* Work to be completed
Copy each record exactly and skip its pictures.

* Given data
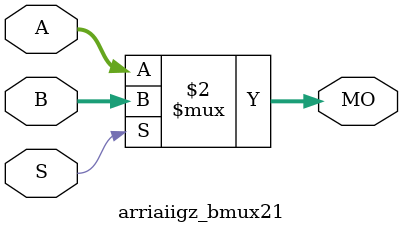
<source format=v>
module arriaiigz_bmux21 (MO, A, B, S);
   input [15:0] A, B;
   input 	S;
   output [15:0] MO; 
   assign MO = (S == 1) ? B : A; 
endmodule
</source>
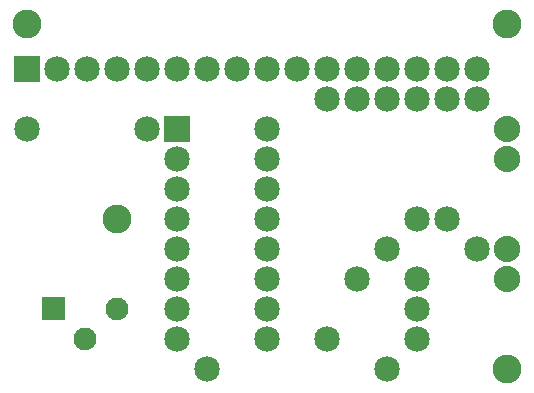
<source format=gbs>
G04 MADE WITH FRITZING*
G04 WWW.FRITZING.ORG*
G04 DOUBLE SIDED*
G04 HOLES PLATED*
G04 CONTOUR ON CENTER OF CONTOUR VECTOR*
%ASAXBY*%
%FSLAX23Y23*%
%MOIN*%
%OFA0B0*%
%SFA1.0B1.0*%
%ADD10C,0.085000*%
%ADD11C,0.096614*%
%ADD12C,0.088000*%
%ADD13C,0.076000*%
%ADD14R,0.085000X0.085000*%
%ADD15R,0.001000X0.001000*%
%LNMASK0*%
G90*
G70*
G54D10*
X126Y899D03*
X526Y899D03*
X1126Y999D03*
X1126Y199D03*
X1226Y399D03*
X1226Y999D03*
X1326Y499D03*
X1326Y999D03*
X1426Y599D03*
X1426Y999D03*
X1626Y499D03*
X1626Y999D03*
X726Y99D03*
X1326Y99D03*
X1526Y999D03*
X1526Y599D03*
G54D11*
X1726Y99D03*
X1726Y1251D03*
X426Y599D03*
X126Y1251D03*
G54D10*
X1426Y199D03*
X1426Y299D03*
X1426Y399D03*
G54D12*
X1726Y499D03*
X1726Y399D03*
G54D10*
X626Y899D03*
X926Y899D03*
X626Y799D03*
X926Y799D03*
X626Y699D03*
X926Y699D03*
X626Y599D03*
X926Y599D03*
X626Y499D03*
X926Y499D03*
X626Y399D03*
X926Y399D03*
X626Y299D03*
X926Y299D03*
X626Y199D03*
X926Y199D03*
G54D12*
X1726Y899D03*
X1726Y799D03*
G54D10*
X126Y1099D03*
X226Y1099D03*
X326Y1099D03*
X426Y1099D03*
X526Y1099D03*
X626Y1099D03*
X726Y1099D03*
X826Y1099D03*
X926Y1099D03*
X1026Y1099D03*
X1126Y1099D03*
X1226Y1099D03*
X1326Y1099D03*
X1426Y1099D03*
X1526Y1099D03*
X1626Y1099D03*
G54D13*
X214Y299D03*
X320Y199D03*
X426Y299D03*
X214Y299D03*
X320Y199D03*
X426Y299D03*
G54D14*
X626Y899D03*
X126Y1099D03*
G54D15*
X176Y338D02*
X251Y338D01*
X176Y337D02*
X251Y337D01*
X176Y336D02*
X251Y336D01*
X176Y335D02*
X251Y335D01*
X176Y334D02*
X251Y334D01*
X176Y333D02*
X251Y333D01*
X176Y332D02*
X251Y332D01*
X176Y331D02*
X251Y331D01*
X176Y330D02*
X251Y330D01*
X176Y329D02*
X251Y329D01*
X176Y328D02*
X251Y328D01*
X176Y327D02*
X251Y327D01*
X176Y326D02*
X251Y326D01*
X176Y325D02*
X251Y325D01*
X176Y324D02*
X251Y324D01*
X176Y323D02*
X251Y323D01*
X176Y322D02*
X251Y322D01*
X176Y321D02*
X251Y321D01*
X176Y320D02*
X251Y320D01*
X176Y319D02*
X251Y319D01*
X176Y318D02*
X251Y318D01*
X176Y317D02*
X251Y317D01*
X176Y316D02*
X251Y316D01*
X176Y315D02*
X251Y315D01*
X176Y314D02*
X251Y314D01*
X176Y313D02*
X251Y313D01*
X176Y312D02*
X251Y312D01*
X176Y311D02*
X251Y311D01*
X176Y310D02*
X251Y310D01*
X176Y309D02*
X209Y309D01*
X218Y309D02*
X251Y309D01*
X176Y308D02*
X208Y308D01*
X220Y308D02*
X251Y308D01*
X176Y307D02*
X206Y307D01*
X221Y307D02*
X251Y307D01*
X176Y306D02*
X205Y306D01*
X222Y306D02*
X251Y306D01*
X176Y305D02*
X205Y305D01*
X222Y305D02*
X251Y305D01*
X176Y304D02*
X204Y304D01*
X223Y304D02*
X251Y304D01*
X176Y303D02*
X204Y303D01*
X223Y303D02*
X251Y303D01*
X176Y302D02*
X204Y302D01*
X223Y302D02*
X251Y302D01*
X176Y301D02*
X204Y301D01*
X224Y301D02*
X251Y301D01*
X176Y300D02*
X204Y300D01*
X224Y300D02*
X251Y300D01*
X176Y299D02*
X204Y299D01*
X223Y299D02*
X251Y299D01*
X176Y298D02*
X204Y298D01*
X223Y298D02*
X251Y298D01*
X176Y297D02*
X204Y297D01*
X223Y297D02*
X251Y297D01*
X176Y296D02*
X205Y296D01*
X223Y296D02*
X251Y296D01*
X176Y295D02*
X205Y295D01*
X222Y295D02*
X251Y295D01*
X176Y294D02*
X206Y294D01*
X221Y294D02*
X251Y294D01*
X176Y293D02*
X207Y293D01*
X220Y293D02*
X251Y293D01*
X176Y292D02*
X208Y292D01*
X219Y292D02*
X251Y292D01*
X176Y291D02*
X211Y291D01*
X216Y291D02*
X251Y291D01*
X176Y290D02*
X251Y290D01*
X176Y289D02*
X251Y289D01*
X176Y288D02*
X251Y288D01*
X176Y287D02*
X251Y287D01*
X176Y286D02*
X251Y286D01*
X176Y285D02*
X251Y285D01*
X176Y284D02*
X251Y284D01*
X176Y283D02*
X251Y283D01*
X176Y282D02*
X251Y282D01*
X176Y281D02*
X251Y281D01*
X176Y280D02*
X251Y280D01*
X176Y279D02*
X251Y279D01*
X176Y278D02*
X251Y278D01*
X176Y277D02*
X251Y277D01*
X176Y276D02*
X251Y276D01*
X176Y275D02*
X251Y275D01*
X176Y274D02*
X251Y274D01*
X176Y273D02*
X251Y273D01*
X176Y272D02*
X251Y272D01*
X176Y271D02*
X251Y271D01*
X176Y270D02*
X251Y270D01*
X176Y269D02*
X251Y269D01*
X176Y268D02*
X251Y268D01*
X176Y267D02*
X251Y267D01*
X176Y266D02*
X251Y266D01*
X176Y265D02*
X251Y265D01*
X176Y264D02*
X251Y264D01*
X176Y263D02*
X251Y263D01*
D02*
G04 End of Mask0*
M02*
</source>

* Answer box
<source format=v>
module arriaiigz_bmux21 (MO, A, B, S);
   input [15:0] A, B;
   input 	S;
   output [15:0] MO; 
   assign MO = (S == 1) ? B : A; 
endmodule
</source>
<source format=gbs>
G04 MADE WITH FRITZING*
G04 WWW.FRITZING.ORG*
G04 DOUBLE SIDED*
G04 HOLES PLATED*
G04 CONTOUR ON CENTER OF CONTOUR VECTOR*
%ASAXBY*%
%FSLAX23Y23*%
%MOIN*%
%OFA0B0*%
%SFA1.0B1.0*%
%ADD10C,0.085000*%
%ADD11C,0.096614*%
%ADD12C,0.088000*%
%ADD13C,0.076000*%
%ADD14R,0.085000X0.085000*%
%ADD15R,0.001000X0.001000*%
%LNMASK0*%
G90*
G70*
G54D10*
X126Y899D03*
X526Y899D03*
X1126Y999D03*
X1126Y199D03*
X1226Y399D03*
X1226Y999D03*
X1326Y499D03*
X1326Y999D03*
X1426Y599D03*
X1426Y999D03*
X1626Y499D03*
X1626Y999D03*
X726Y99D03*
X1326Y99D03*
X1526Y999D03*
X1526Y599D03*
G54D11*
X1726Y99D03*
X1726Y1251D03*
X426Y599D03*
X126Y1251D03*
G54D10*
X1426Y199D03*
X1426Y299D03*
X1426Y399D03*
G54D12*
X1726Y499D03*
X1726Y399D03*
G54D10*
X626Y899D03*
X926Y899D03*
X626Y799D03*
X926Y799D03*
X626Y699D03*
X926Y699D03*
X626Y599D03*
X926Y599D03*
X626Y499D03*
X926Y499D03*
X626Y399D03*
X926Y399D03*
X626Y299D03*
X926Y299D03*
X626Y199D03*
X926Y199D03*
G54D12*
X1726Y899D03*
X1726Y799D03*
G54D10*
X126Y1099D03*
X226Y1099D03*
X326Y1099D03*
X426Y1099D03*
X526Y1099D03*
X626Y1099D03*
X726Y1099D03*
X826Y1099D03*
X926Y1099D03*
X1026Y1099D03*
X1126Y1099D03*
X1226Y1099D03*
X1326Y1099D03*
X1426Y1099D03*
X1526Y1099D03*
X1626Y1099D03*
G54D13*
X214Y299D03*
X320Y199D03*
X426Y299D03*
X214Y299D03*
X320Y199D03*
X426Y299D03*
G54D14*
X626Y899D03*
X126Y1099D03*
G54D15*
X176Y338D02*
X251Y338D01*
X176Y337D02*
X251Y337D01*
X176Y336D02*
X251Y336D01*
X176Y335D02*
X251Y335D01*
X176Y334D02*
X251Y334D01*
X176Y333D02*
X251Y333D01*
X176Y332D02*
X251Y332D01*
X176Y331D02*
X251Y331D01*
X176Y330D02*
X251Y330D01*
X176Y329D02*
X251Y329D01*
X176Y328D02*
X251Y328D01*
X176Y327D02*
X251Y327D01*
X176Y326D02*
X251Y326D01*
X176Y325D02*
X251Y325D01*
X176Y324D02*
X251Y324D01*
X176Y323D02*
X251Y323D01*
X176Y322D02*
X251Y322D01*
X176Y321D02*
X251Y321D01*
X176Y320D02*
X251Y320D01*
X176Y319D02*
X251Y319D01*
X176Y318D02*
X251Y318D01*
X176Y317D02*
X251Y317D01*
X176Y316D02*
X251Y316D01*
X176Y315D02*
X251Y315D01*
X176Y314D02*
X251Y314D01*
X176Y313D02*
X251Y313D01*
X176Y312D02*
X251Y312D01*
X176Y311D02*
X251Y311D01*
X176Y310D02*
X251Y310D01*
X176Y309D02*
X209Y309D01*
X218Y309D02*
X251Y309D01*
X176Y308D02*
X208Y308D01*
X220Y308D02*
X251Y308D01*
X176Y307D02*
X206Y307D01*
X221Y307D02*
X251Y307D01*
X176Y306D02*
X205Y306D01*
X222Y306D02*
X251Y306D01*
X176Y305D02*
X205Y305D01*
X222Y305D02*
X251Y305D01*
X176Y304D02*
X204Y304D01*
X223Y304D02*
X251Y304D01*
X176Y303D02*
X204Y303D01*
X223Y303D02*
X251Y303D01*
X176Y302D02*
X204Y302D01*
X223Y302D02*
X251Y302D01*
X176Y301D02*
X204Y301D01*
X224Y301D02*
X251Y301D01*
X176Y300D02*
X204Y300D01*
X224Y300D02*
X251Y300D01*
X176Y299D02*
X204Y299D01*
X223Y299D02*
X251Y299D01*
X176Y298D02*
X204Y298D01*
X223Y298D02*
X251Y298D01*
X176Y297D02*
X204Y297D01*
X223Y297D02*
X251Y297D01*
X176Y296D02*
X205Y296D01*
X223Y296D02*
X251Y296D01*
X176Y295D02*
X205Y295D01*
X222Y295D02*
X251Y295D01*
X176Y294D02*
X206Y294D01*
X221Y294D02*
X251Y294D01*
X176Y293D02*
X207Y293D01*
X220Y293D02*
X251Y293D01*
X176Y292D02*
X208Y292D01*
X219Y292D02*
X251Y292D01*
X176Y291D02*
X211Y291D01*
X216Y291D02*
X251Y291D01*
X176Y290D02*
X251Y290D01*
X176Y289D02*
X251Y289D01*
X176Y288D02*
X251Y288D01*
X176Y287D02*
X251Y287D01*
X176Y286D02*
X251Y286D01*
X176Y285D02*
X251Y285D01*
X176Y284D02*
X251Y284D01*
X176Y283D02*
X251Y283D01*
X176Y282D02*
X251Y282D01*
X176Y281D02*
X251Y281D01*
X176Y280D02*
X251Y280D01*
X176Y279D02*
X251Y279D01*
X176Y278D02*
X251Y278D01*
X176Y277D02*
X251Y277D01*
X176Y276D02*
X251Y276D01*
X176Y275D02*
X251Y275D01*
X176Y274D02*
X251Y274D01*
X176Y273D02*
X251Y273D01*
X176Y272D02*
X251Y272D01*
X176Y271D02*
X251Y271D01*
X176Y270D02*
X251Y270D01*
X176Y269D02*
X251Y269D01*
X176Y268D02*
X251Y268D01*
X176Y267D02*
X251Y267D01*
X176Y266D02*
X251Y266D01*
X176Y265D02*
X251Y265D01*
X176Y264D02*
X251Y264D01*
X176Y263D02*
X251Y263D01*
D02*
G04 End of Mask0*
M02*
</source>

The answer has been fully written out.